Suspended UFC middleweight Cung Le said he was "completely surprised" by his failed drug test last month, enough so that he's questioning the results.
In a statement released by his management team on social media, Le, 42, maintained that he did not take any banned substance leading up to his fight against Michael Bisping on Aug. 23 in Macau, China.
The UFC suspended Le for one year this week, after reporting a fight-night blood test showed excess levels of human growth hormone in his system.
"I was completely surprised at the results of my recent drug test," Le said in the statement. "I was informed by the UFC that I passed my pre and postfight drug test, as well as the majority of the blood tests with the only abnormality being an elevated level of HGH.
"I tested negative for anabolic [steroids], stimulants, diuretics, masking agents and my testosterone levels were within World Anti-Doping Agency (WADA) limits a total of three times over two urine tests and a blood test collected both before and after my fight, which is what makes these HGH results so difficult for me to accept as correct.

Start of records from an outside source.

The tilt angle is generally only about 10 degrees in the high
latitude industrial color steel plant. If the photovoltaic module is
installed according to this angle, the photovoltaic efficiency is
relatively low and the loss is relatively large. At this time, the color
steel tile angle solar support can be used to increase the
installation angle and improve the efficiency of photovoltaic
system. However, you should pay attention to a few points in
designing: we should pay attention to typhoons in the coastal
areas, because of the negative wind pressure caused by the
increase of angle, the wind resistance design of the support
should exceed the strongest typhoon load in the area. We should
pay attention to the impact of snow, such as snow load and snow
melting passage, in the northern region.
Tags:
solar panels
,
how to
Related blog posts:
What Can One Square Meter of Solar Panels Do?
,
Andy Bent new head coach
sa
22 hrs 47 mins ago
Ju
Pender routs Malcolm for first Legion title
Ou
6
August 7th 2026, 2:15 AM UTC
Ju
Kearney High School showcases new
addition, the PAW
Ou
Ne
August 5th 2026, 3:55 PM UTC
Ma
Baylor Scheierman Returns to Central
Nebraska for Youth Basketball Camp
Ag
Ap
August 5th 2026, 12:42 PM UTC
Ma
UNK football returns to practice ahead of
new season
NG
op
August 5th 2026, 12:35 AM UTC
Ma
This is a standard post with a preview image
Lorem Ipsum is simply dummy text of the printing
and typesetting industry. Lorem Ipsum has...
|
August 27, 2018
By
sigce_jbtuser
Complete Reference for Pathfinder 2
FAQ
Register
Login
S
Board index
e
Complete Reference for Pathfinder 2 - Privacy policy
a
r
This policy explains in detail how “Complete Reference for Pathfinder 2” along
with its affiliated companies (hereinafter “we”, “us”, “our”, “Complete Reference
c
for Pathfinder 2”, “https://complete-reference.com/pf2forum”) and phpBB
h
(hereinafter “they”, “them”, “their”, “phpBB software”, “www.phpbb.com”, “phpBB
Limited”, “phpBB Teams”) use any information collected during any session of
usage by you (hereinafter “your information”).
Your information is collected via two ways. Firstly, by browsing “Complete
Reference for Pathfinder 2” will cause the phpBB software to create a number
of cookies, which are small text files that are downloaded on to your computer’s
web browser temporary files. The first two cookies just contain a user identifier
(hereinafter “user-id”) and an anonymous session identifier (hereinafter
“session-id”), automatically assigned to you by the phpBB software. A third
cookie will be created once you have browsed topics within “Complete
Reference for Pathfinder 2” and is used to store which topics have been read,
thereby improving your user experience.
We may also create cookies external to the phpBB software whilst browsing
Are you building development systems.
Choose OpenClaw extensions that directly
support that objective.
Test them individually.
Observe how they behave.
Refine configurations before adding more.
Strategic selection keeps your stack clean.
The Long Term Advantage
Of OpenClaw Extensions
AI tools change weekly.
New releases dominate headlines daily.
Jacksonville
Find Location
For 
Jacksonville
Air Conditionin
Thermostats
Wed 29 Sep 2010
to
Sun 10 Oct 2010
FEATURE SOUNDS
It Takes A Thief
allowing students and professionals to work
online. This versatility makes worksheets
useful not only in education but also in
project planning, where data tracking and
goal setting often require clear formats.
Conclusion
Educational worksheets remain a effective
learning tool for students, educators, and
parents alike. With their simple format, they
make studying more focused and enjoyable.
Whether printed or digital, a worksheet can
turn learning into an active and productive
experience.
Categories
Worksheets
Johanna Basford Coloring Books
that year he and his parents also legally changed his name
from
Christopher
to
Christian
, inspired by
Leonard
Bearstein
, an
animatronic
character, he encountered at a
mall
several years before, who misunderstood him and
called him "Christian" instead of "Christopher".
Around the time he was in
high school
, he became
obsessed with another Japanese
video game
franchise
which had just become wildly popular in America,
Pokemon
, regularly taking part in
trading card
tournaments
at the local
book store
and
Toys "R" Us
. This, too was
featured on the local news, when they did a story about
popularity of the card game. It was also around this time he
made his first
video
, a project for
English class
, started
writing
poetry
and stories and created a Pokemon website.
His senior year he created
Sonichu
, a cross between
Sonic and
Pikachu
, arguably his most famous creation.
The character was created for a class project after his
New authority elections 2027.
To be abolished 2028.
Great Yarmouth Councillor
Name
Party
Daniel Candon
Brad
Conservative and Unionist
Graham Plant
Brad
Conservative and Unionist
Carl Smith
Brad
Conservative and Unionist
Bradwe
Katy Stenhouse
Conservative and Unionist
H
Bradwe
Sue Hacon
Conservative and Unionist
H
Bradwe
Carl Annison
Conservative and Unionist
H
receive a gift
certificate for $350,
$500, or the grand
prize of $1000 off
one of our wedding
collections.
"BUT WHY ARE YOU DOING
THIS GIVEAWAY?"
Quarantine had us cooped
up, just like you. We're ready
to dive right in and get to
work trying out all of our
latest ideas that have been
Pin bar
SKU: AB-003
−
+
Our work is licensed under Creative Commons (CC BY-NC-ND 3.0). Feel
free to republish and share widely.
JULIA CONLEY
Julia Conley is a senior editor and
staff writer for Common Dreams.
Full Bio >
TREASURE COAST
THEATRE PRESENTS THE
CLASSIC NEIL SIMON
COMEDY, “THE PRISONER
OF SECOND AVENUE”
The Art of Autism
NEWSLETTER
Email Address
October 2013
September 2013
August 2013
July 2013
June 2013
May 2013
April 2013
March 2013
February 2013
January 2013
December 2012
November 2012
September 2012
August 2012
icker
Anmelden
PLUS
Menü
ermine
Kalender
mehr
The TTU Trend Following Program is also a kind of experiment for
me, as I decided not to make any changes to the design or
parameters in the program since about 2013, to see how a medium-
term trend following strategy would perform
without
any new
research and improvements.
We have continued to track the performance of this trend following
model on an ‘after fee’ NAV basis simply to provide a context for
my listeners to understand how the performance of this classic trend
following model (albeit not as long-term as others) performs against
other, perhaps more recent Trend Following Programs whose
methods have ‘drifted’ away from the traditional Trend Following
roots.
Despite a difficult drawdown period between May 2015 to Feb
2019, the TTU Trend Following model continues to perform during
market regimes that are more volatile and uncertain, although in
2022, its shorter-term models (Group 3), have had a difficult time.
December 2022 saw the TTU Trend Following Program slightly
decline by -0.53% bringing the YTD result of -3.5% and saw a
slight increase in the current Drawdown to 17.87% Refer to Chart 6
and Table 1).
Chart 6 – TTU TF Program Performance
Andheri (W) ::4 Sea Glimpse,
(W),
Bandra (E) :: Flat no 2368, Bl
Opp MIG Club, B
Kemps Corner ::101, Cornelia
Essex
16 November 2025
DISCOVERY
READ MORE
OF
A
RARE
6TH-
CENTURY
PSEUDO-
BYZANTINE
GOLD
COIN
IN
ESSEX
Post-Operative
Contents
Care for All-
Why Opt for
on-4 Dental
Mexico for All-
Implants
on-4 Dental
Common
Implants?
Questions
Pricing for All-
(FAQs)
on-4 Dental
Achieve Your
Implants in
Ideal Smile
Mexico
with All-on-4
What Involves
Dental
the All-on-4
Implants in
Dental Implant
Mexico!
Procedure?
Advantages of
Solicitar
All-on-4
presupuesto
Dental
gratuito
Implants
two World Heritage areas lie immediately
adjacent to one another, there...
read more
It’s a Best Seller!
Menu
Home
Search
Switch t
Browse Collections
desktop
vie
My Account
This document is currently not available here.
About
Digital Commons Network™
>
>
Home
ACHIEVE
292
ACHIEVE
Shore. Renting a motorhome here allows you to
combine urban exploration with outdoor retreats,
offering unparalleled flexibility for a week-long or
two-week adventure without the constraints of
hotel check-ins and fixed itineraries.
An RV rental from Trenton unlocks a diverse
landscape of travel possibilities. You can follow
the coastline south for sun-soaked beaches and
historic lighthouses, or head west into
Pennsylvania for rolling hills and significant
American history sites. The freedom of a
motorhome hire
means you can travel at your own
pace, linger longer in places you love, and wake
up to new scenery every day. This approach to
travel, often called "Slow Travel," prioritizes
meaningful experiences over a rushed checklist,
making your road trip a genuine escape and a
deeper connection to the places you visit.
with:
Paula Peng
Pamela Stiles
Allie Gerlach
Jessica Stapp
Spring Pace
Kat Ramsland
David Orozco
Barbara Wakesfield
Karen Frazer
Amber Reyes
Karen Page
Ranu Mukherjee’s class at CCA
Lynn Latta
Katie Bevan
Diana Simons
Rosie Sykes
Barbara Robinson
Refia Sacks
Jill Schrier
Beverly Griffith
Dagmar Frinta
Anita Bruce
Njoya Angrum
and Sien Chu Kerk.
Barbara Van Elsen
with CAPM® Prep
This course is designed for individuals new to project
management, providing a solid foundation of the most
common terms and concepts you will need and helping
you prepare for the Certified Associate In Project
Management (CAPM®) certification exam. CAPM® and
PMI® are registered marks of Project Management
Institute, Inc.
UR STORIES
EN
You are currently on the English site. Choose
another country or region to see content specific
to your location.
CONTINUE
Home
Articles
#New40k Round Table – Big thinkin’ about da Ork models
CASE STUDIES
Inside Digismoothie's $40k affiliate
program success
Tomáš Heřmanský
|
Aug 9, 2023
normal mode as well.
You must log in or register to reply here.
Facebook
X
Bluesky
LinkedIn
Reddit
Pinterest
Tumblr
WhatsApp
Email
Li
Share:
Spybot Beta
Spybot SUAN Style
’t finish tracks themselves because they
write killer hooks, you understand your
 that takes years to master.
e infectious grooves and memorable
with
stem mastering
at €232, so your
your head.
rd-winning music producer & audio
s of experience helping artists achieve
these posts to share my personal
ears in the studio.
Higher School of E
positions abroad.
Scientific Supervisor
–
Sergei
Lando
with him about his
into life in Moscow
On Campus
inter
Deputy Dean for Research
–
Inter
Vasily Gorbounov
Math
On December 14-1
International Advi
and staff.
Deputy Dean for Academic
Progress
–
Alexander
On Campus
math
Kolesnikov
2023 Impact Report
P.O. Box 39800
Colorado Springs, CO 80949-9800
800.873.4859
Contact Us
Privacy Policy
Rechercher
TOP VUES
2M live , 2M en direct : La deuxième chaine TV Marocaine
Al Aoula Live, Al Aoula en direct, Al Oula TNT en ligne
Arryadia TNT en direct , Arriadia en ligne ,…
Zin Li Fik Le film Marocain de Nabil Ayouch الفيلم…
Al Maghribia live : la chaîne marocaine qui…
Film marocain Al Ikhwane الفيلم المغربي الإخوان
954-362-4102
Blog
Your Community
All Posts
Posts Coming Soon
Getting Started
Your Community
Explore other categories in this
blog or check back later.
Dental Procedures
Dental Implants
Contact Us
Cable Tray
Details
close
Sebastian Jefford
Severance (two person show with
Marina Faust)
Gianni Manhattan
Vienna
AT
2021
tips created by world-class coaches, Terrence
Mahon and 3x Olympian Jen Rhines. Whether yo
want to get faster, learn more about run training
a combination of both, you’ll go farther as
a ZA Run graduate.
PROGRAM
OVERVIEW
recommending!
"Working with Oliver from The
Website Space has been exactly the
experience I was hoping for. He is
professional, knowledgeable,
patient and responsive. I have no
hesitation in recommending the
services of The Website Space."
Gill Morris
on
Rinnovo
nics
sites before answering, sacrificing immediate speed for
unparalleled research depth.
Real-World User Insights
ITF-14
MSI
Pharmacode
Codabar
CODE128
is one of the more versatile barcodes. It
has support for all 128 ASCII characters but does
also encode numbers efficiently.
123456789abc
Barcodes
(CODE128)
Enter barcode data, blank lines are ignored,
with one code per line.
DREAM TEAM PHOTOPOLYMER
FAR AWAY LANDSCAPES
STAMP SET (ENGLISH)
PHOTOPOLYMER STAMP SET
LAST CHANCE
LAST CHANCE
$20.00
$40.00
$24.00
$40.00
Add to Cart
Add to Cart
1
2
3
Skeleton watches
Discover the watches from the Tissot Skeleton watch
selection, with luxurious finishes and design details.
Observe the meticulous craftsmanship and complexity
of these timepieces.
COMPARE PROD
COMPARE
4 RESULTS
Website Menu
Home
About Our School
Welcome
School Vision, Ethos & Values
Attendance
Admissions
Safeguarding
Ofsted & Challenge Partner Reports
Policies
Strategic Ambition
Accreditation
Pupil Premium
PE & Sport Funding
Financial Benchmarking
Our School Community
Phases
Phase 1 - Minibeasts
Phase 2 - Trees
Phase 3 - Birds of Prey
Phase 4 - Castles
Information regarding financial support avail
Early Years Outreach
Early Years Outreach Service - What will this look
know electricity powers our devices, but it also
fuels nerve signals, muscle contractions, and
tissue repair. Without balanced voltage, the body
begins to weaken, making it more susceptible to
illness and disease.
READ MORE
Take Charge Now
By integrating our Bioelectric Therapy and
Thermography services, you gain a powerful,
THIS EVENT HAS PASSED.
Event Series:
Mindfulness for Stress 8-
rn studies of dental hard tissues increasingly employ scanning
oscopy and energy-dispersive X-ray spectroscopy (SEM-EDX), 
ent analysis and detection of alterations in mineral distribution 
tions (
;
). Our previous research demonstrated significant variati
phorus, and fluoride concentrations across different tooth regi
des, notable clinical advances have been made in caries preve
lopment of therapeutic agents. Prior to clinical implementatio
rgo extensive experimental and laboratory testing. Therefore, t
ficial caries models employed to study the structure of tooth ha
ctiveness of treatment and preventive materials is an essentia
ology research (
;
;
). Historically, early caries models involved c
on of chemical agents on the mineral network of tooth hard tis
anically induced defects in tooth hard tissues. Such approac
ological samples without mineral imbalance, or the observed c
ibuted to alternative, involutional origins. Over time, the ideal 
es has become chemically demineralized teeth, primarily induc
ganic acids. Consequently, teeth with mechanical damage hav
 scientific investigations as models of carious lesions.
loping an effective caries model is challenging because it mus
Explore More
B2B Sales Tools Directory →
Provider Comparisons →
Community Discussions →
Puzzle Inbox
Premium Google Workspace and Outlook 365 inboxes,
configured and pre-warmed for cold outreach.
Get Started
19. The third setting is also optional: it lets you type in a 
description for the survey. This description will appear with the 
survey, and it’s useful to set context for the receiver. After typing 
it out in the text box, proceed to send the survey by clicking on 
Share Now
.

"This has also caused me to call the testing procedures into question. I have been informed that there are many possible reasons for a level of HGH to exceed what is allowed unknowingly and my doctors are researching those possibilities, which may include a much more serious health concern.
"I have also been informed about the unreliability of the current HGH testing that exists and it's high rate of inaccuracy. I want to reiterate to my fans and the fans of mixed martial arts everywhere that I did not take performance-enhancing drugs or anything that would cause my natural level of HGH to exceed normal levels."
Le (9-3) lost the bout via TKO in the fourth round. The UFC self-regulated the international event, due to the absence of a regulatory body. It was the first time in company history that blood tests were included postfight, in addition to the far more common urine tests.
Testing methods for HGH have been criticized across all athletics for years. The NFL and its union originally agreed to HGH testing in 2011, but players complained about the potential of false positives. A new drug policy agreed upon last month includes HGH testing.
Originally, the UFC announced Le would face a nine-month suspension, but it extended it to 12 months the following day, citing an "error" during its review.
Among Le's chief complaints was an assertion the UFC contracted a non-WADA-approved lab based out of Hong Kong to perform the testing in China.
Prior to the bout, Le's physique had been called into question, as he appeared visibly more muscular than previously in his career. He attributed the change to diet, an injury-free camp and work ethic.
"Cung is extremely disappointed at the results of the test and that the UFC would make such an unprecedented decision to extend his suspension from nine months to 12, when the testing procedures remain unclear," his management, Athletic Management and Representation Group, said.